# Bremskabel lackieren?



## heup (1. Januar 2009)

Hi 
ist nur ne ganz kurze Frage...
Undzwar kann man Bremskäbel lackieren?

Frohes neues und noch einen schönen Abend heup


----------



## the agent (1. Januar 2009)

kauf dir halt einfach n neues! kostet fast genauso viel wie ne dose lack!
ebenfalls!


----------



## MTB-News.de




----------



## heup (1. Januar 2009)

erstmal danke für die schnelle antwort...
aber da ist wieder das problem mit der farbe... ich hab noch kein cyan-blaues bremskabel außer evtl. das nokon gesehen...(ist aber viel zu teuer........)


----------



## boss93 (1. Januar 2009)

versuchs doch mit Schrumpfschlauch müsste es auch in vielen Farben geben


----------



## Stirni (1. Januar 2009)

cyan-blau = fast türkis= nimm einfach ein türkises ?!
oh mann...


----------



## Aceface (1. Januar 2009)

Sorry aber deine Threads sind immer die Härte!


----------



## L_AIR (1. Januar 2009)

nein geht nicht, da das material vom Kabel biegsam ist und der Lack nicht, daher platzt der dann ab


----------



## Stirni (1. Januar 2009)

aber lackier das innere kabel einfach cyan-blau weil das färbt ab.


----------



## lennarth (1. Januar 2009)

hättstes nicht einfach ausprobieren können?hier schreibt drei mal die woche wer und dann gehts darum,ob man bremskabel lackieren kann oder ob grün die gleiche farbe ist wie champagner.


----------



## heup (1. Januar 2009)

L_AIR schrieb:


> nein geht nicht, da das material vom Kabel biegsam ist und der Lack nicht, daher platzt der dann ab



danke ...wenigstens EINE begründung...


----------



## L_AIR (1. Januar 2009)

ich habs mal ausprobiert irgendwann ;D


----------



## MTB-News.de




----------



## qam (2. Januar 2009)

Aceface schrieb:


> Sorry aber deine Threads sind immer die Härte!





lEnNyLiZaRd schrieb:


> hättstes nicht einfach ausprobieren können?hier schreibt drei mal die woche wer und dann gehts darum,ob man bremskabel lackieren kann oder ob grün die gleiche farbe ist wie champagner.
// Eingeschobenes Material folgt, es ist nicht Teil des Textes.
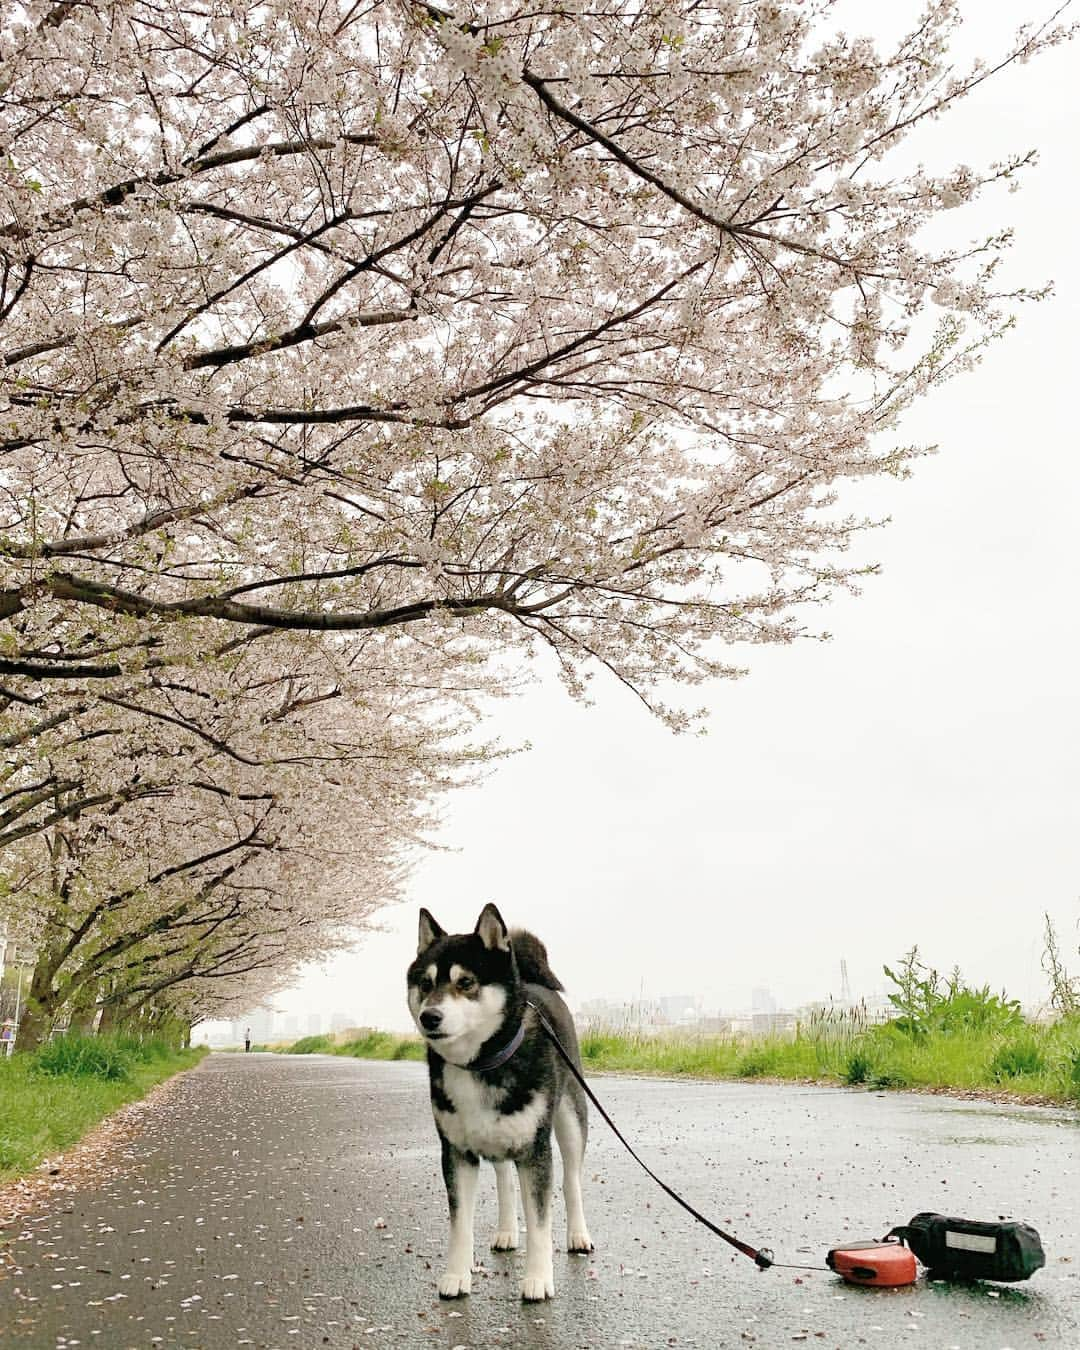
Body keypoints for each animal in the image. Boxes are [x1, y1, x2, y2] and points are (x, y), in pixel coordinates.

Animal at [407, 901, 594, 1301]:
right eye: (425, 984)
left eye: (465, 983)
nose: (430, 1017)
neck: (481, 1063)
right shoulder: (456, 1152)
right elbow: (460, 1223)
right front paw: (456, 1276)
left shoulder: (535, 1150)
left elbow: (540, 1224)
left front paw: (538, 1279)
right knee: (505, 1180)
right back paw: (507, 1231)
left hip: (570, 1118)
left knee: (571, 1179)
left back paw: (578, 1236)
Mehr muss man nicht sagen...
Naja doch, man könnte auch selber darauf kommen, dass das nicht gerade eine gute Idee ist!

Aber noch ein Tipp: Probier es doch mal mit Wasserfarben! Und vielleicht kann man damit ja auch den Bremszug färben! Wäre doch super, oder nicht?


----------



## heup (2. Januar 2009)

wenn,werd ichs mal mit'm schrumpfschlauch versuchen....
danke


----------